All lines below between the line with "11097 Ansichten" and the line with "Θα ολοκληρωθούν στις 10 Ιανουαρίου 1789.", including both, must be copied exactly, and the pictures must be omitted.
---------- Entries provided
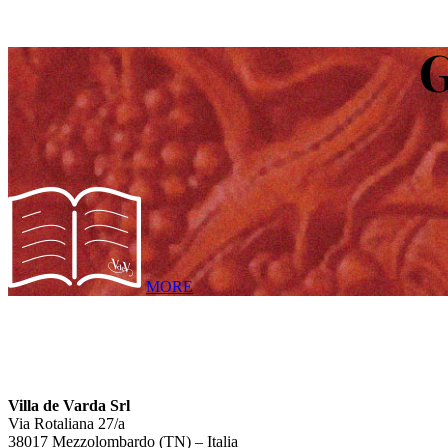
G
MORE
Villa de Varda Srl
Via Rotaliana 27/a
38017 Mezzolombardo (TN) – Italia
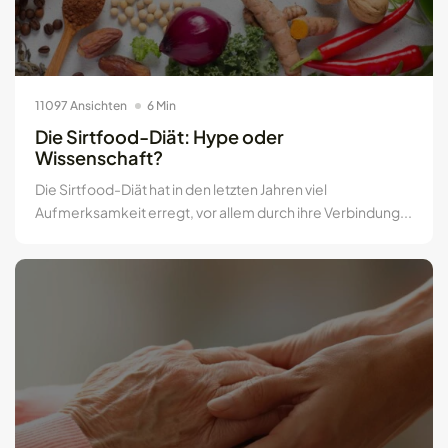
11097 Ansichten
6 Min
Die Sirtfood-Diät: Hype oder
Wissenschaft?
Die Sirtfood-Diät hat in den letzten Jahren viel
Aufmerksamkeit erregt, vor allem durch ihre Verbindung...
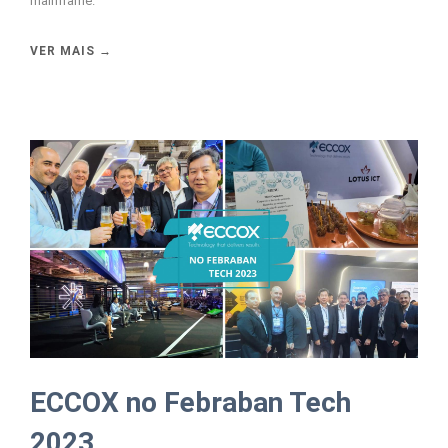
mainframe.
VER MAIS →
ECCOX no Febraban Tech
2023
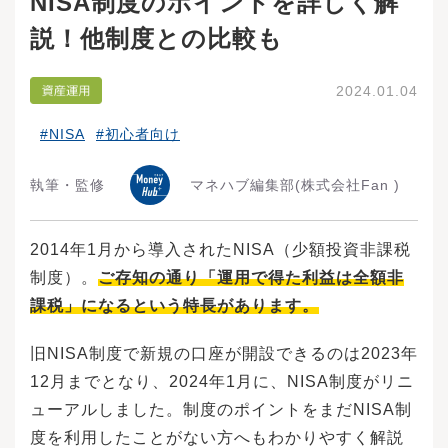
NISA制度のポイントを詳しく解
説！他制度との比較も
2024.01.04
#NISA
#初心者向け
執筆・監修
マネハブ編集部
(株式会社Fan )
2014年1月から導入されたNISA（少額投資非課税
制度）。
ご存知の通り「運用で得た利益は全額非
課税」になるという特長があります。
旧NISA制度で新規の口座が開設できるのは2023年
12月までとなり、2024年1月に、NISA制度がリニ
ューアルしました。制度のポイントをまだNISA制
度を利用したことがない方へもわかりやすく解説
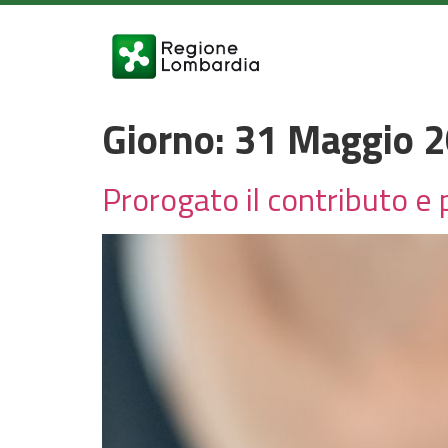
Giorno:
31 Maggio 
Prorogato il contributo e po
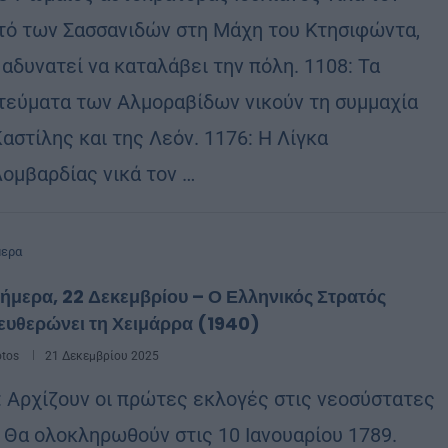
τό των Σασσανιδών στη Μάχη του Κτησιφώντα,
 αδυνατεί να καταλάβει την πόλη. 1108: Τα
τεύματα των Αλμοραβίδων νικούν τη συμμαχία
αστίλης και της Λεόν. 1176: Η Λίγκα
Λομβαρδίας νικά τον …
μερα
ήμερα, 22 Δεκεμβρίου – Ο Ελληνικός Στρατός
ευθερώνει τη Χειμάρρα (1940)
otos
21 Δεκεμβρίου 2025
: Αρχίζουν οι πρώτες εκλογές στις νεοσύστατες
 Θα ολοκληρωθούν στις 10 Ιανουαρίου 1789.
--------------------
---------- Entries provided
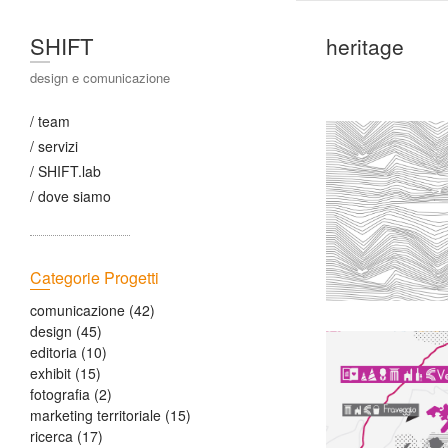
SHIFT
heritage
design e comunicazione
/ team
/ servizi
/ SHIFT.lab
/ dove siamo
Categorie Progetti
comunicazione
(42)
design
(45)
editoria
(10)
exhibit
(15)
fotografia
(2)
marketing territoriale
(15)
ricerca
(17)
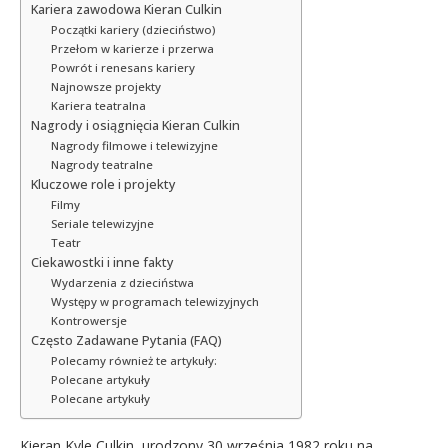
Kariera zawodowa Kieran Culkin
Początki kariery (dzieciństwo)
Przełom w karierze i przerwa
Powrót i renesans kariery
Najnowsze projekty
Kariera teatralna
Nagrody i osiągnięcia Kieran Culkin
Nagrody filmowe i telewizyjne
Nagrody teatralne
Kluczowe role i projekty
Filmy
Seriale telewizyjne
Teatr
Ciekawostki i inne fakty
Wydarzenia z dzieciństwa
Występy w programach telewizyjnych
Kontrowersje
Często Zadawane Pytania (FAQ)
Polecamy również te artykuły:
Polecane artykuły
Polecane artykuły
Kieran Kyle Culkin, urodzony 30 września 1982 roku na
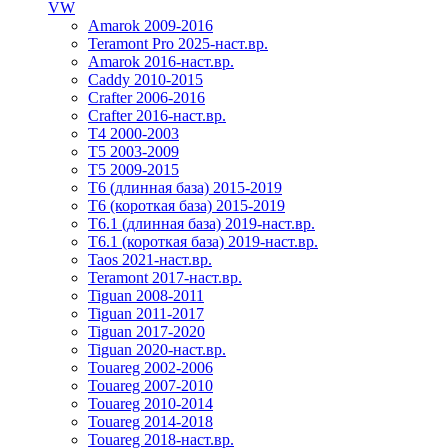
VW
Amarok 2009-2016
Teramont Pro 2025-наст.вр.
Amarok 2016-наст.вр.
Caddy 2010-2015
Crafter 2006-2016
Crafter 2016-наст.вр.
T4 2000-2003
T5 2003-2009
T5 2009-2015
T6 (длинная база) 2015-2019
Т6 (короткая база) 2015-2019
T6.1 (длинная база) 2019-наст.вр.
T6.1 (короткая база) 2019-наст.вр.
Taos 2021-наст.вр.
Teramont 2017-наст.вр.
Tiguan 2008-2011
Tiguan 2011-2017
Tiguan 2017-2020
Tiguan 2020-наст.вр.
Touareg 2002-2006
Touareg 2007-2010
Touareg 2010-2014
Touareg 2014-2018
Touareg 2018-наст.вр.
--------------------
---------- Entries provided
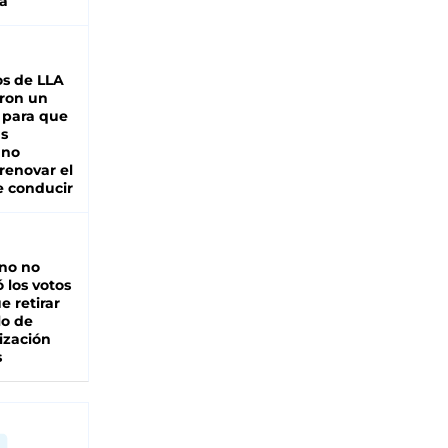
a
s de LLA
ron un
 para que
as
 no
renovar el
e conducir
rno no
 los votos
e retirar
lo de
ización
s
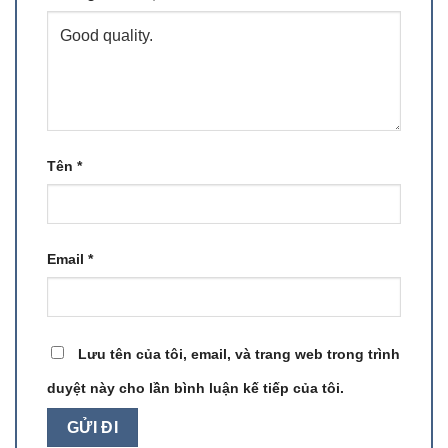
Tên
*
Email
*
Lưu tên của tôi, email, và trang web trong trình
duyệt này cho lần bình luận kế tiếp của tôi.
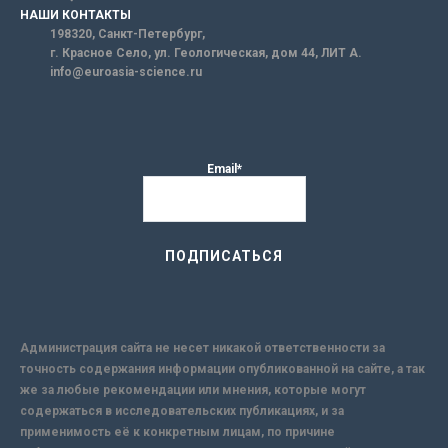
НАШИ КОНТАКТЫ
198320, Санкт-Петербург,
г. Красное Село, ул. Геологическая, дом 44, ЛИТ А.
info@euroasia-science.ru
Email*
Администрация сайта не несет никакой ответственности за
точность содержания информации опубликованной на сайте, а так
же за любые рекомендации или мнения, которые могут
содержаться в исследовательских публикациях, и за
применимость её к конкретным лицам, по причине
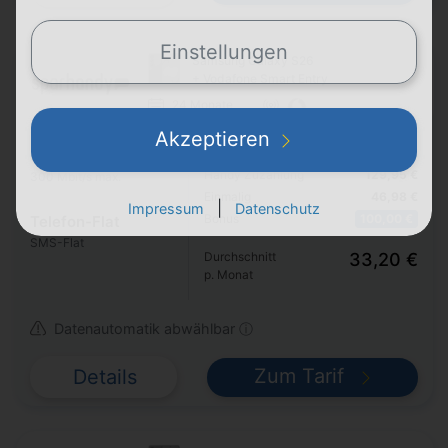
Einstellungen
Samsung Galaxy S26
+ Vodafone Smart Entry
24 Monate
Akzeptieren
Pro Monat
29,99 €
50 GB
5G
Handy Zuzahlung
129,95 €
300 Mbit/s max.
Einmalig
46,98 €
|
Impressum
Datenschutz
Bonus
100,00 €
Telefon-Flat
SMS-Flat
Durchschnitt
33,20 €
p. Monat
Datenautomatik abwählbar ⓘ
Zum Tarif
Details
--------------------
● **Worked solution**:
11097 Ansichten
6 Min
Die Sirtfood-Diät: Hype oder
Wissenschaft?
Die Sirtfood-Diät hat in den letzten Jahren viel
Aufmerksamkeit erregt, vor allem durch ihre Verbindung...
mainframe.
VER MAIS →
ECCOX no Febraban Tech
2023
NISA制度のポイントを詳しく解
説！他制度との比較も
2024.01.04
#NISA
#初心者向け
執筆・監修
マネハブ編集部
(株式会社Fan )
2014年1月から導入されたNISA（少額投資非課税
制度）。
ご存知の通り「運用で得た利益は全額非
課税」になるという特長があります。
旧NISA制度で新規の口座が開設できるのは2023年
12月までとなり、2024年1月に、NISA制度がリニ
ューアルしました。制度のポイントをまだNISA制
度を利用したことがない方へもわかりやすく解説
Giorno:
31 Maggio 
Prorogato il contributo e po
τό των Σασσανιδών στη Μάχη του Κτησιφώντα,
 αδυνατεί να καταλάβει την πόλη. 1108: Τα
τεύματα των Αλμοραβίδων νικούν τη συμμαχία
αστίλης και της Λεόν. 1176: Η Λίγκα
Λομβαρδίας νικά τον …
μερα
ήμερα, 22 Δεκεμβρίου – Ο Ελληνικός Στρατός
ευθερώνει τη Χειμάρρα (1940)
otos
21 Δεκεμβρίου 2025
: Αρχίζουν οι πρώτες εκλογές στις νεοσύστατες
 Θα ολοκληρωθούν στις 10 Ιανουαρίου 1789.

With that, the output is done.